Most of us would say “No one.” The follow up question is “Who is exempt from misfortune?” Again, most would say “No one.” So if everyone experiences misfortune of some sort, then why do you say that life is unfair?

Flip side of why me

Interestingly, we never ask “Why me?” when good fortune befalls us. If we do, the question is often accompanied by thoughts of the good we’ve done…implying that to some degree we’ve earned this good fortune.

We also don’t think that life’s unfair when we experience good fortune when others don’t. We may hope that they too experience good fortune, but we don’t feel that life is unfair when they don’t. Indeed, we may think that they too could enjoy our good fortune if they worked a little harder or a little smarter.

What next implications

The “What next?” question recognizes the randomness, and unpredictability, of life. It accepts the fact that nothing is all good or bad; only tradeoffs. This mindset also recognizes that what we experience, however good or bad it might seem, is merely a situation that presents choices and we get to choose how to deal with the experience.

Those who respond with “Why me?” choose to view themselves as victims who have been treated unfairly. Consequently, they don’t see the options available to them. Because they don’t see these options, they don’t have the opportunity to evaluate them or choose from them.

Let’s be clear; “Why me?” is a choice…one made subconsciously rather than consciously. Better choices are almost always the ones made consciously. That’s true because they’re made unemotionally, after objective analysis, and after having evaluated the tradeoffs each option affords.
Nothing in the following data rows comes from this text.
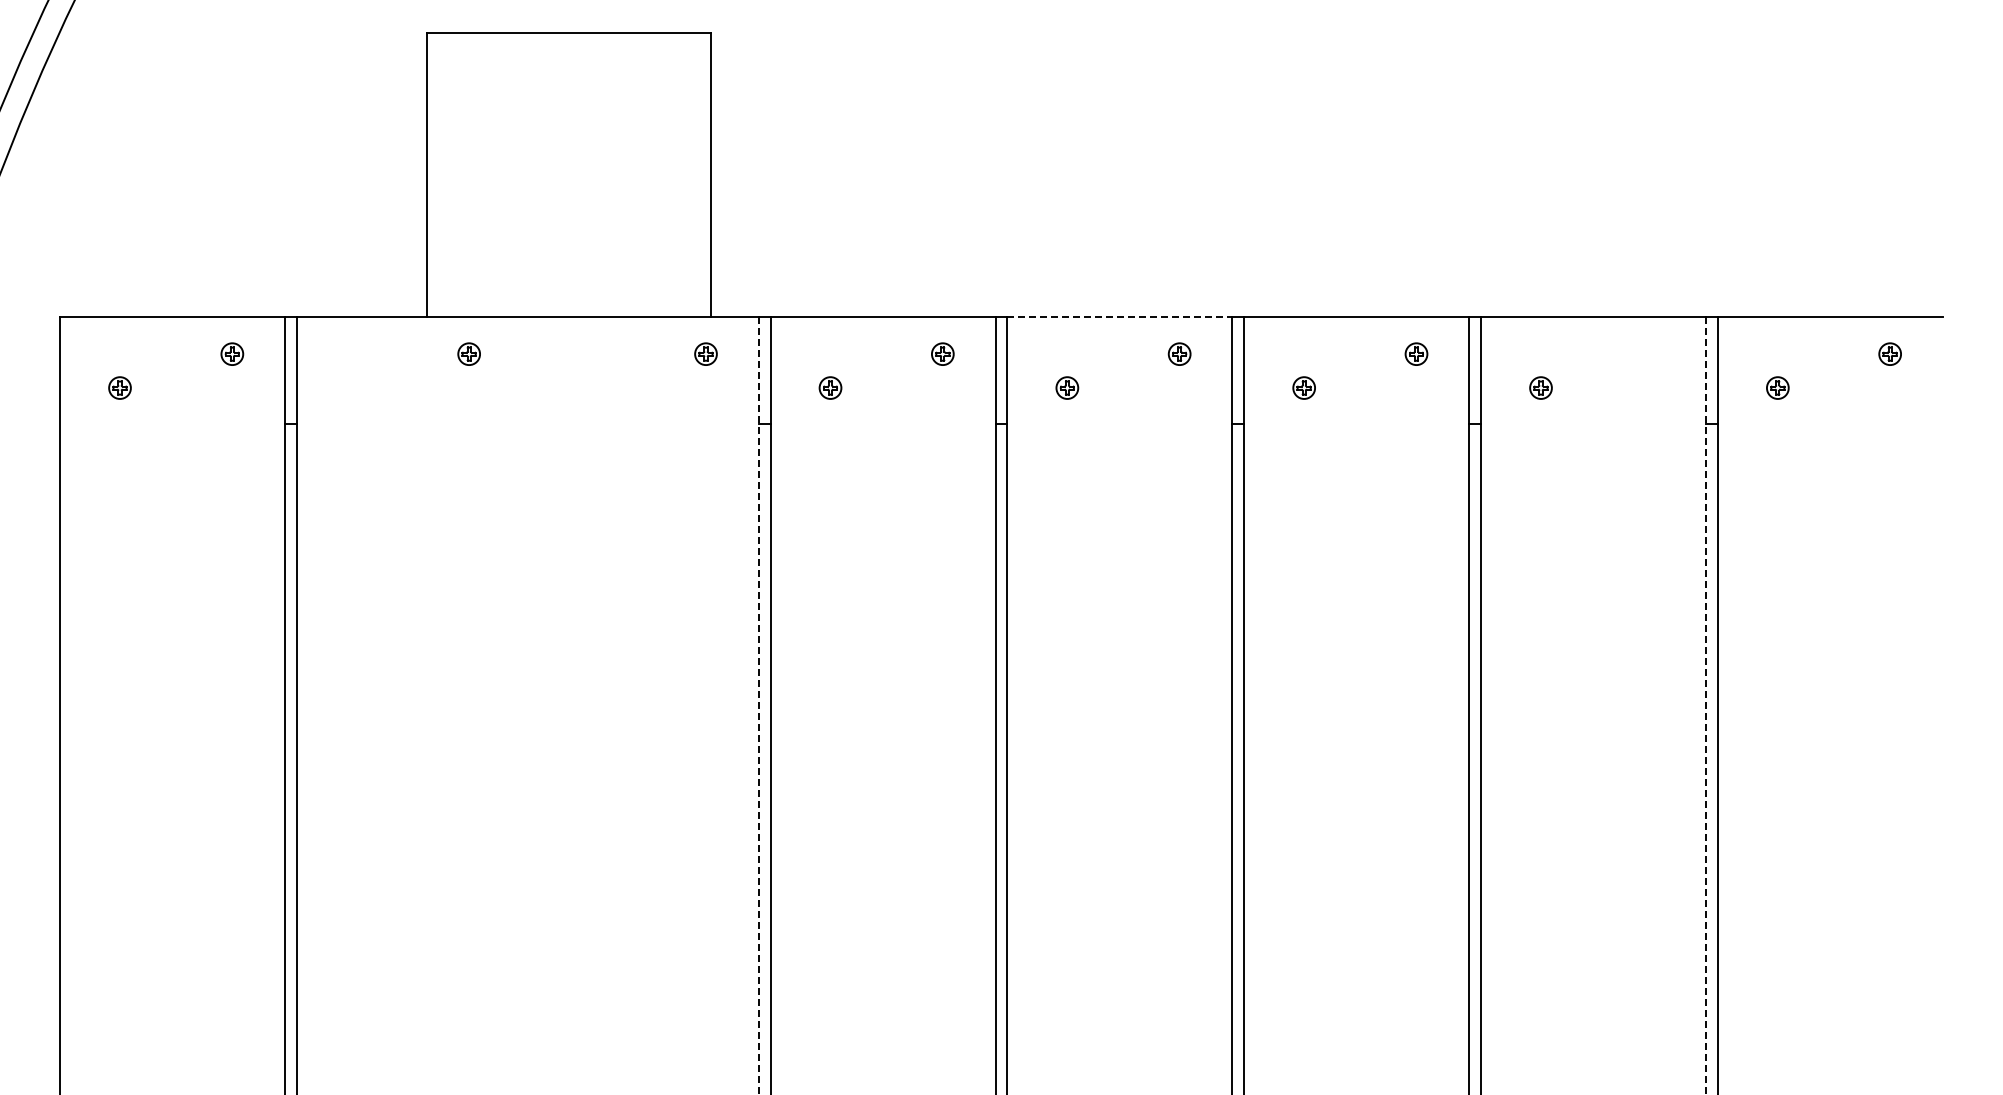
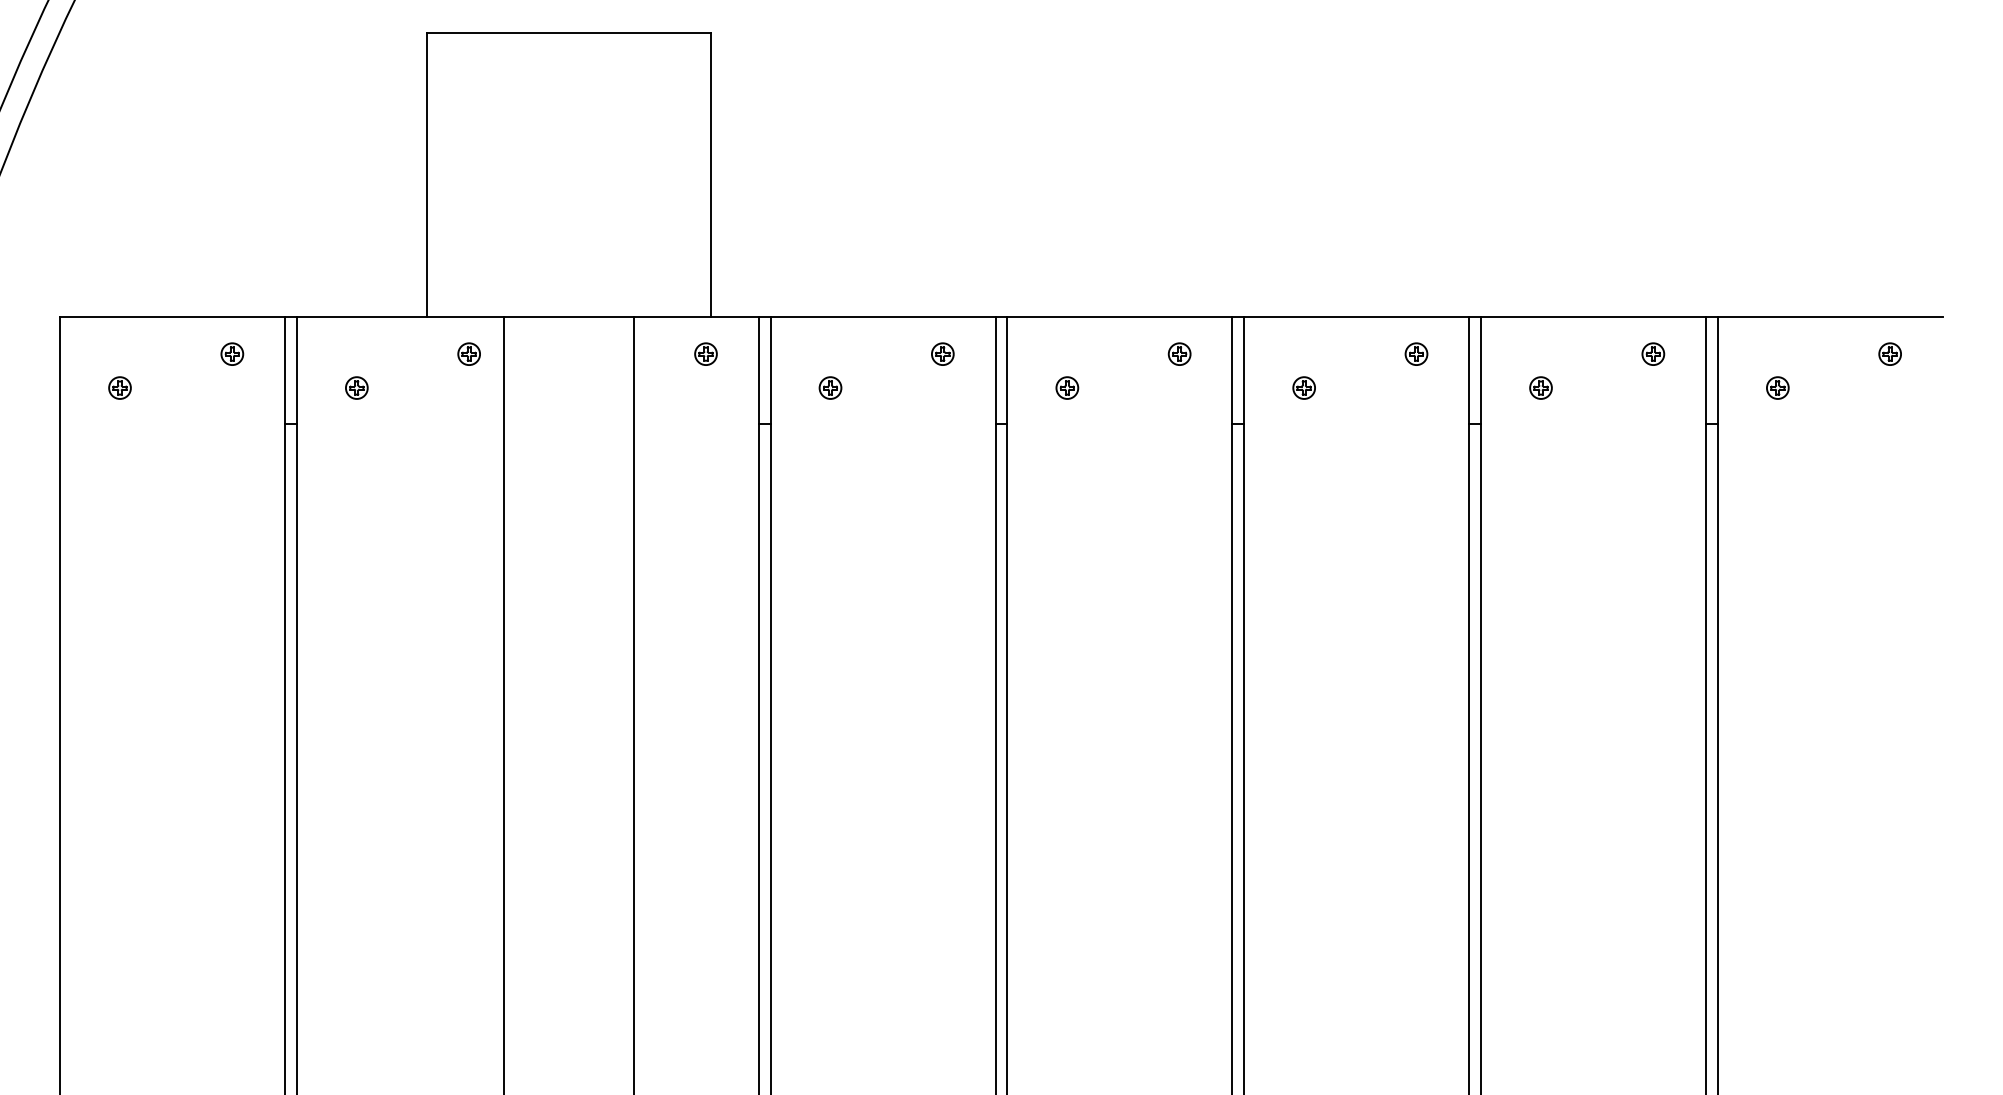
line at (1120, 317): dashed -> solid
part at (1653, 353): none -> present
part at (356, 387): none -> present
line at (504, 704): none -> present
line at (634, 704): none -> present
line at (758, 706): dashed -> solid
line at (1706, 706): dashed -> solid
Now that we have a sense for the advantages of thinking “What next?,” let’s see how we can form the habit of thinking that way.

For you

Each morning, shortly after rising, remind yourself that whenever you’re faced with a challenge, something that you may feel is misfortune, you’re going to pause, allow your emotion to wane, then ask “What next?”

You’ll be amazed at how quickly you get answers to that question. You’ll also be amazed at how simple the solution is and how easy it is to implement.

Each evening, shortly before retiring, review your day. Pay attention to the successes you had in dealing with the day’s challenges and “misfortunes.” Also recall those instances when you weren’t as successful as you’d hoped to be and ask “What will I do differently when situations arise in the future?”

If you do this daily for a week or two, you’ll find that “What next?” has become your default way of thinking. That’s when your life becomes much easier and much, much more enjoyable.

For our kids

When the kids in your life ask “Why me?” ask them “What next? What are you going to do to deal with this situation?” By asking this question, you’ll shift their thinking from that of being a victim to being someone who’s in control of their lives…who has choices available to them and the right to choose among the options available to them.

You can supplement these questions with messages that highlight the fact that victims remain at the mercy of what life presents while what-next-minded people shape their lives regardless of what they experience. What differentiates a victim from a what-next person is the choice they make. Let your kids know that it’s up to them to either choose to be a victim or to shape their own lives. They’ll be forever grateful to you for teaching them that “Why me?” is the wrong question.